L’indépendant face au vide : que faire quand personne n’attend ?

Travailler à son compte est souvent présenté comme une conquête : plus de contraintes, plus de hiérarchie, une organisation personnelle maîtrisée. Pourtant, cette configuration professionnelle implique une réalité que peu osent nommer : personne n’attend vraiment l’indépendant chaque matin. Il ou elle ne manque à personne s’il ou elle ne se manifeste pas. Cette absence d’obligation extérieure peut être libératrice, mais elle confronte aussi à un vide plus profond, souvent difficile à penser.
Le vertige de ne pas être attendu
Le salarié, l’enseignant, l’infirmière, le cadre ont un lieu où leur présence est requise, une équipe, des rendez-vous, des interactions ritualisées. L’indépendant, en revanche, doit s’auto-activer sans appui ni structure collective. Ce fonctionnement demande une force psychique particulière, une capacité à se soutenir sans relais externe. Pour certains, cela provoque un vertige : à quoi bon se lever ? Pourquoi produire ? Où est l’autre ? Cette solitude n’est pas tant sociale que symbolique : c’est l’absence d’un tiers contenant, d’un cadre qui tienne lieu d’ancrage. Elle réactive parfois des angoisses plus anciennes, celles de ne pas compter, de ne pas exister pour quelqu’un, de devoir se créer seul chaque jour.
Une autonomie qui révèle une faille
Quand aucune attente ne vient rythmer les journées, le sentiment de vide s’amplifie. Ce n’est plus seulement un manque d’organisation, mais une mise à nu psychique. Certain·es indépendant·es vivent alors des phases d’effondrement silencieux : désorientation, démotivation, perte de sens. Ce qui est en jeu n’est pas un problème de productivité, mais une faille narcissique rouverte. Sans l’étayage d’un regard, d’un lien, d’un cadre, le moi se retrouve trop seul pour se sentir réel. La liberté de l’indépendance devient une épreuve. Non pas parce qu’il faut faire seul, mais parce que personne ne regarde, n’accueille, ne soutient. Le sujet doit être à la fois le moteur, la structure et le témoin de son propre mouvement.

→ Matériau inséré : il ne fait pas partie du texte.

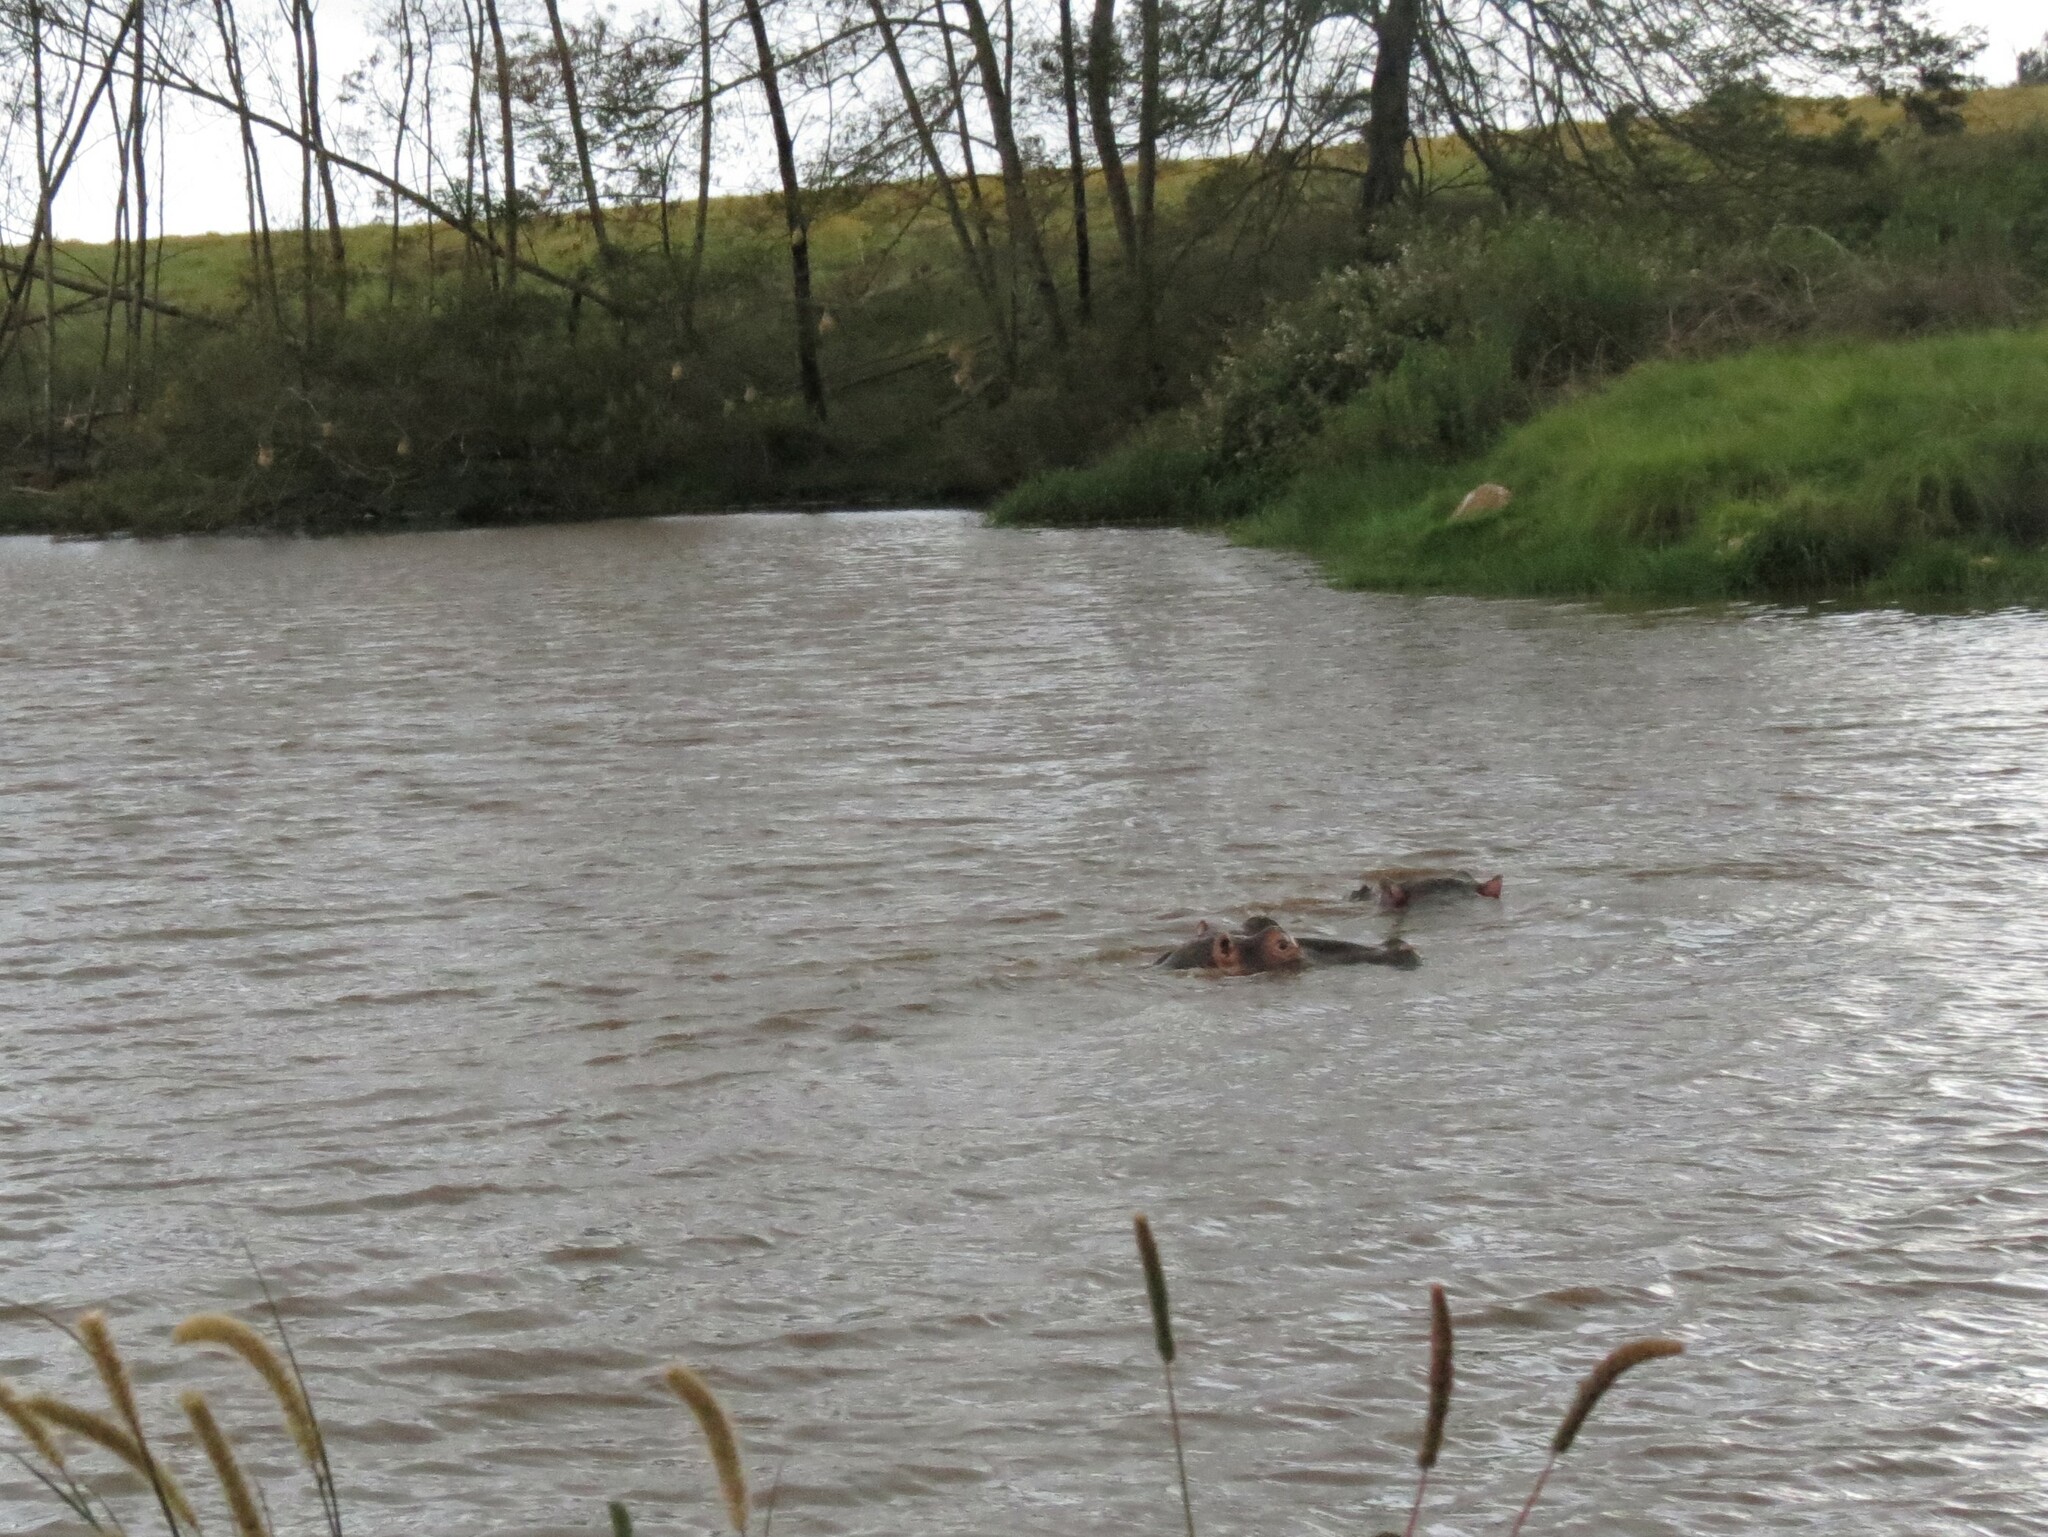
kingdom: Animalia
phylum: Chordata
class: Mammalia
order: Artiodactyla
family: Hippopotamidae
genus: Hippopotamus
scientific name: Hippopotamus amphibius
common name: Common hippopotamus
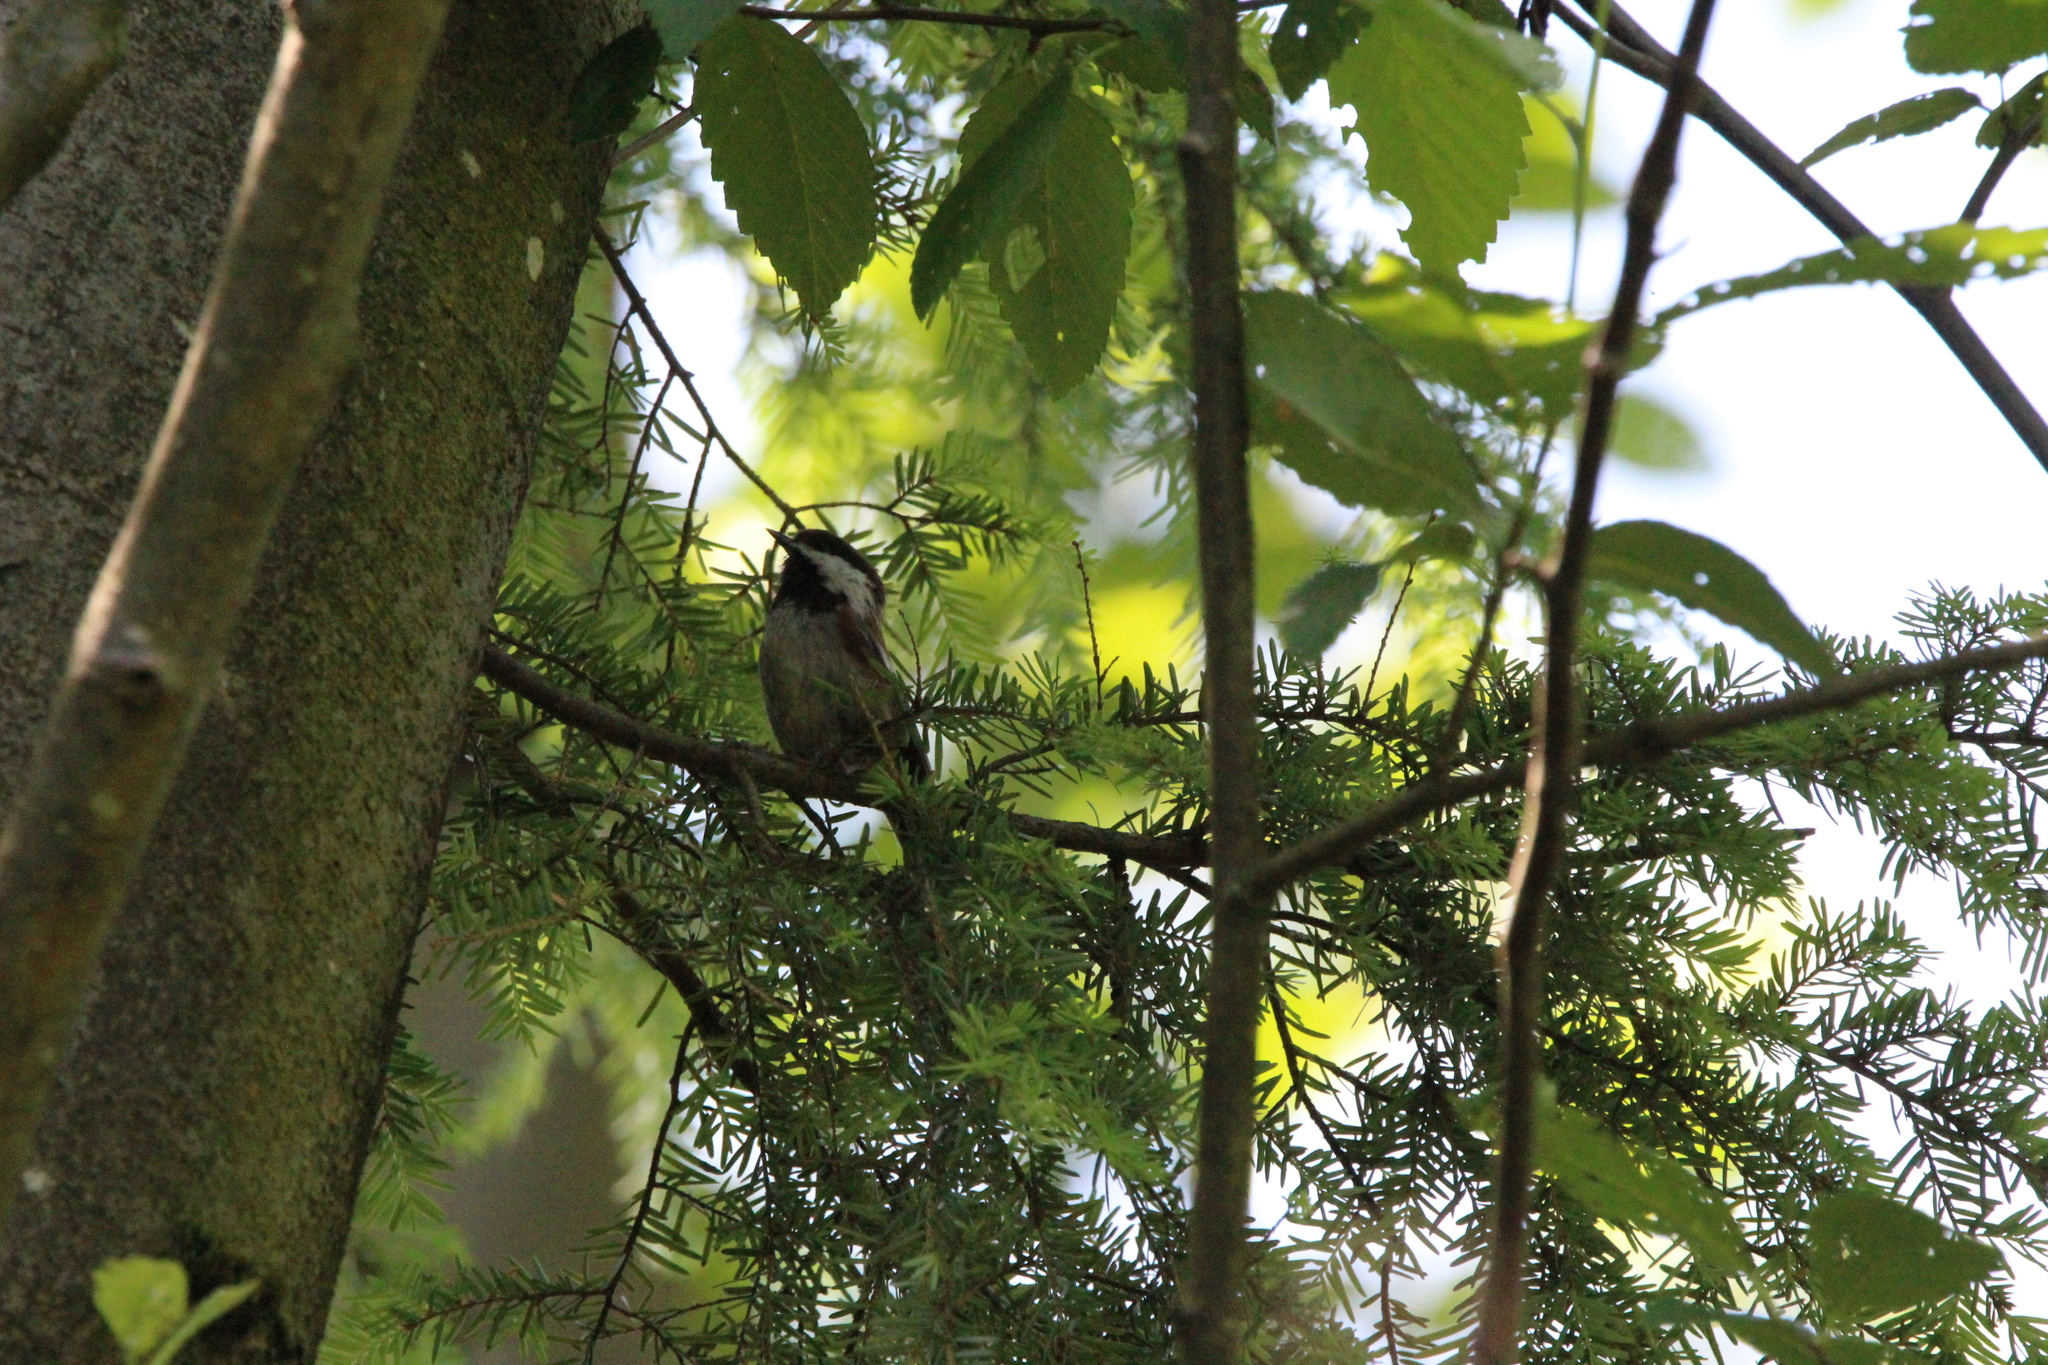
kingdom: Animalia
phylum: Chordata
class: Aves
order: Passeriformes
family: Paridae
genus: Poecile
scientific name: Poecile rufescens
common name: Chestnut-backed chickadee
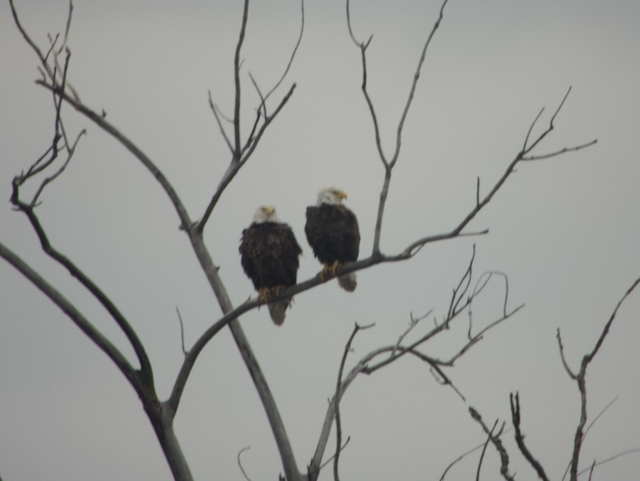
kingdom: Animalia
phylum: Chordata
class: Aves
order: Accipitriformes
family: Accipitridae
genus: Haliaeetus
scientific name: Haliaeetus leucocephalus
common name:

Exemple : Aïssa, 35 ans, invisible dans l’autonomie
Aïssa, 35 ans, est coach en ligne depuis trois ans. Elle apprécie la souplesse de son rythme et la diversité de ses activités. Mais dès qu’elle a moins de clients, elle ressent une angoisse qu’elle ne s’explique pas : “je ne sais plus pourquoi je fais tout ça”. En thérapie, elle évoque une enfance marquée par une forte solitude affective, une mère souvent absente, un père inconnu. Elle comprend que son activité indépendante l’expose à cette expérience ancienne de vacuité, lorsque personne ne la sollicitait, ne l’attendait, ne lui donnait une place. En reconnaissant cela, elle commence à chercher de nouvelles formes de lien — supervision, groupe d’échange, rituel de début de semaine avec une collègue — qui lui permettent de recréer une structure symbolique là où il n’y en avait plus. Elle réinvente un espace de soutien sans renoncer à son indépendance.
Recréer du tiers là où il n’y a plus de cadre
Être indépendant, ce n’est pas devoir tout porter seul. Mais c’est souvent se heurter à une absence silencieuse : personne ne vous attend. Pour que cela ne devienne pas un vide destructeur, il faut inventer des points d’appui, des espaces de reliance, même symboliques. Créer du lien, non pas pour se soumettre, mais pour s’ancrer. Car l’indépendance psychique véritable ne consiste pas à faire sans l’autre, mais à faire avec un autre en soi.